The second theme in the collection expands on this growing relationship between the information profession and information skills education. Some of this discussion left me with more questions than answers. For example, Sirje Virkus argues that the skills required to find, evaluate, and effectively use information have grown “larger, more complex and more important in the ICT environment” (p. 99), a conclusion that left me thinking well, yes, but… Gill Needham's paper on the MOSAIC course at the Open University provided an interesting demographic profile of the participants. However, the argument that the age profile “corresponds to the average profile of OU students and might support a hypothesis that older students are more likely to be concerned about information literacies than younger ones” left me pondering just how it could do both.
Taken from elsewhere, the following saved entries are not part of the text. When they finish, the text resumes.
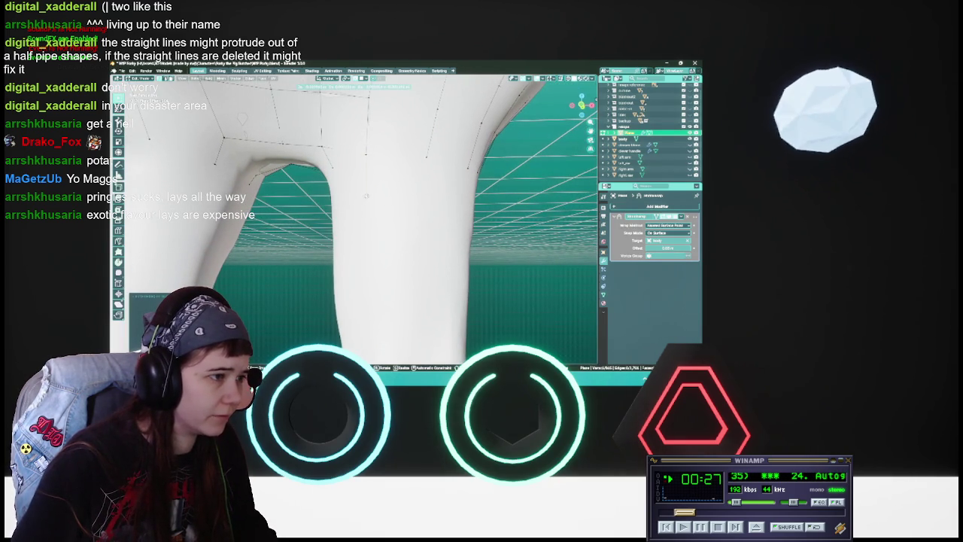
pyautogui.click(366, 196)
pyautogui.press('ctrl+s')
# Move successive vertex selections down the front of the thigh and save.
pyautogui.moveTo(366, 195); pyautogui.dragTo(385, 202, button='middle')
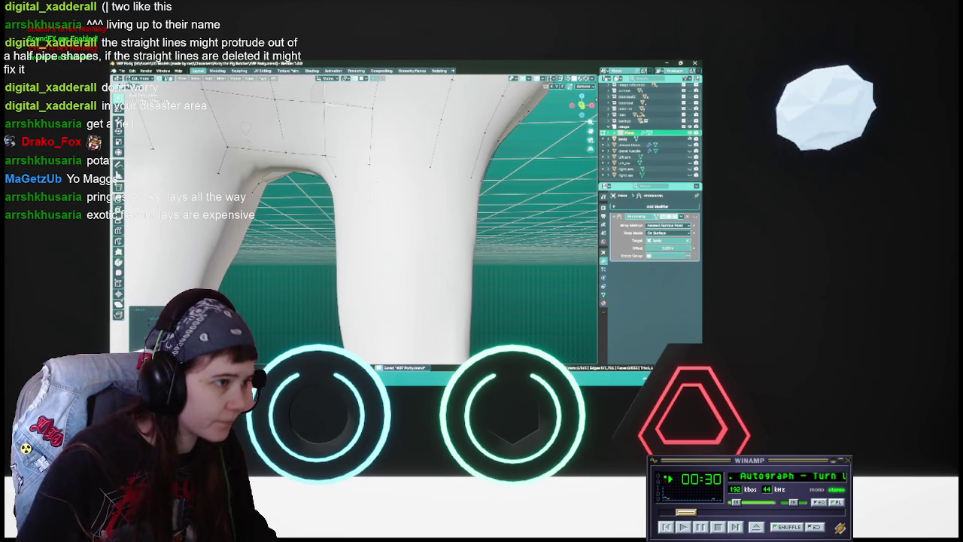
pyautogui.press('g')
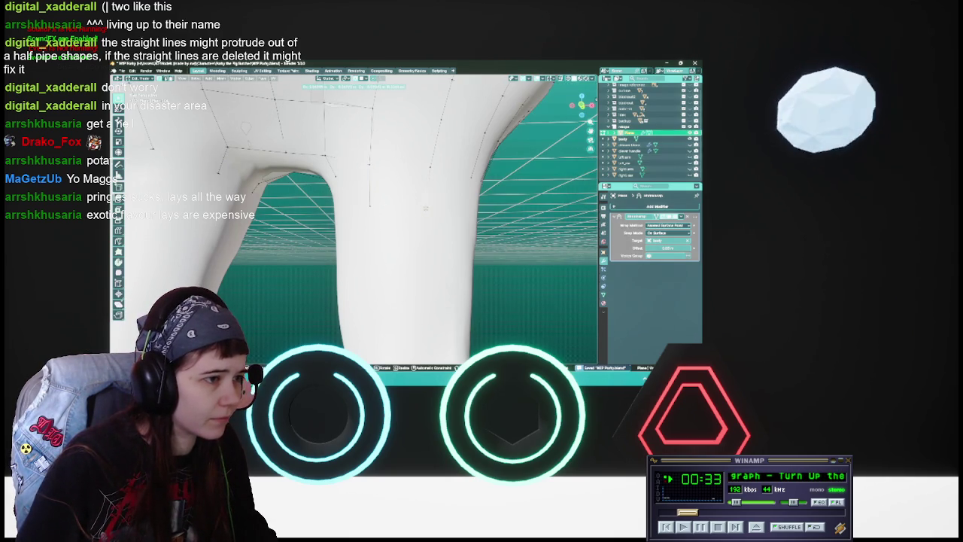
pyautogui.click(424, 206)
pyautogui.moveTo(424, 206); pyautogui.dragTo(399, 211, button='middle')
The papers in this second section roused in me concerns that some forms of computer mediated learning for information literacies can act to encourage surface‐learning, something unaddressed directly by any of the authors. For example, Kay Moore reporting on the very interesting and flexible approach taken by the InfoQuest online information skills package at Sheffield Hallam University, a combination of information skills materials and self assessment, reports that “students often skip the text part of the unit and head straight to the activities” (p. 83). The proposed solution to “review the level of activities in relation to text,” (p. 83) circumnavigates a core question about the resource demonstrably encouraging surface learning, with students striving simply to get through the units with the least possible effort. The implication here that less text and more activity will encourage greater involvement in the material seems to me to be the wrong way around – encouraging students to see the learning materials and not the self‐assessment as the point of using the resource would seem a more effective solution, and this may require downplaying the self‐assessment element. More work needs to be done here, but I am in no doubt that the modular approach taken by InfoQuest does offer a valuable model for others to emulate.
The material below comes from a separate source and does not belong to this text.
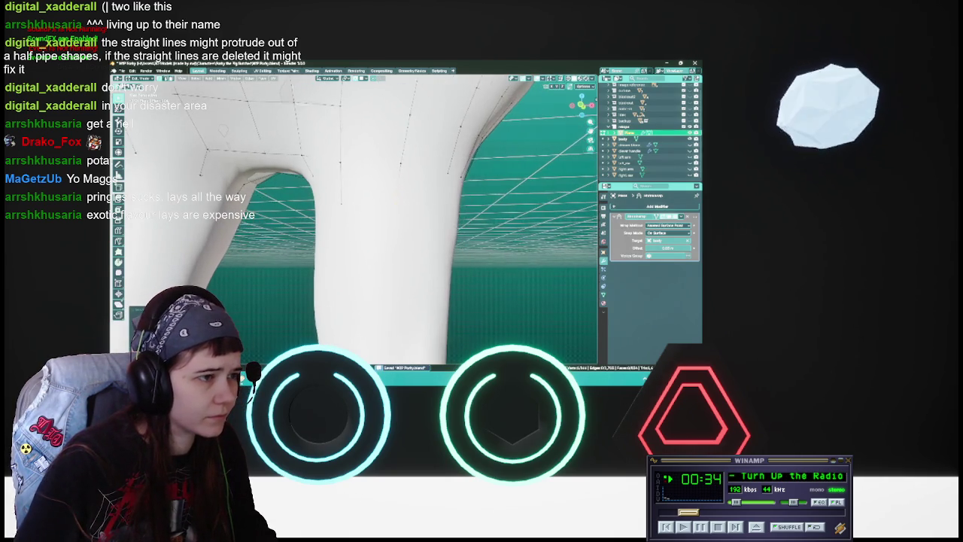
pyautogui.press('g')
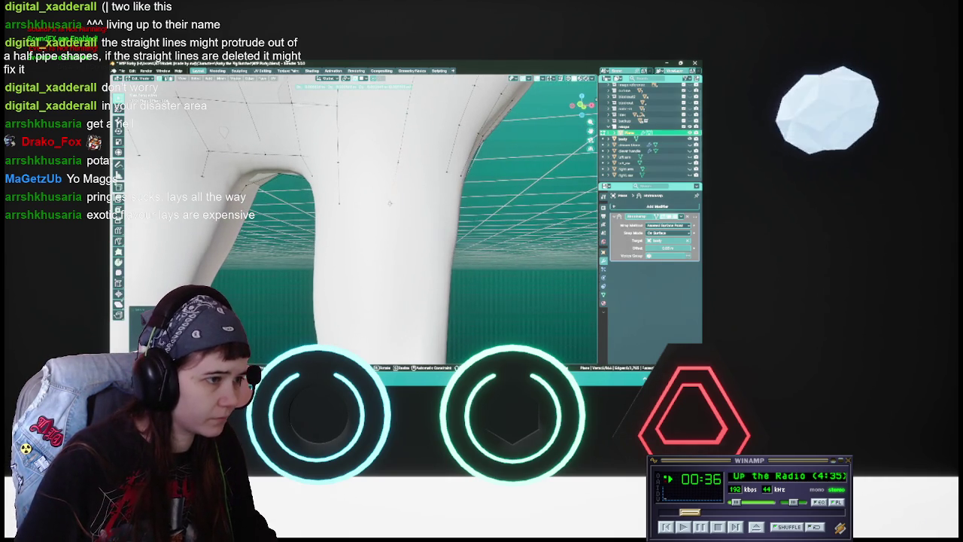
pyautogui.click(390, 203)
pyautogui.moveTo(389, 203); pyautogui.dragTo(376, 207, button='middle')
pyautogui.press('ctrl+s')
These first two parts of the collection are perhaps the most coherent and forceful. Two papers stand out from the other three, which are Oluwatoyin O. Kolowole's on library use by Nigerian professionals and Marie Botha's on information provision in continental Africa and the establishment of the African Digital Library. Both tackle an important issue head‐on, and seek to investigate ways of addressing the digital divide, on the wrong side of which Africa invariably finds itself. Not wishing to contribute to the abundance of well‐meaning sentiment on this topic, I can only point readers to the papers themselves.
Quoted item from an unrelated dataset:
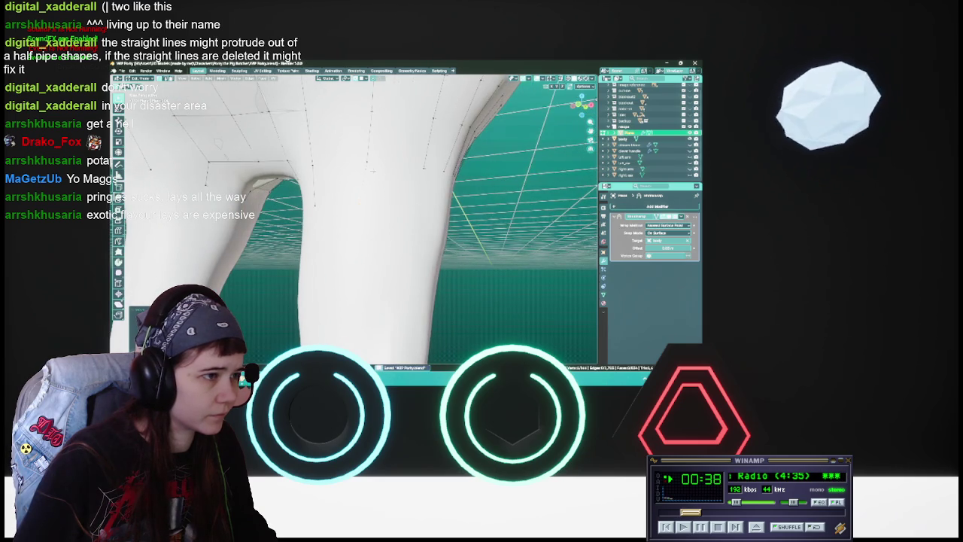
# Pull further vertex rows down the leg toward the knee, saving again.
pyautogui.press('g')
After reading through this work I was left not only with acronym fatigue, but also with the impression that countless digital information initiatives have sprung up in isolation around the world with little communication or commonality between them. Doubtless this impression derives in part from the nature of such a collection, and also in part from reading straight through it, as opposed to dipping in and out. However, I began to long for key reference points within this seeming forest of practice. Perhaps this collection, and the conference that informed it, can help in the process of locating and highlighting those reference points, the common assumptions about best practice, and the theory that underlies them – but we are not there yet.

For all that, this remains a strong collection, from which practitioners, academics, and students alike will gain much, most particularly in relation to the academic library sector. However fragmented the collection remains, there is much here that is very interesting indeed, even if hidden amid much that is less so.

References

Tredinnick, L. (2004), “The digital age and the changing profession”, Library and Information Update, Vol. 3 No. 10, p. 30.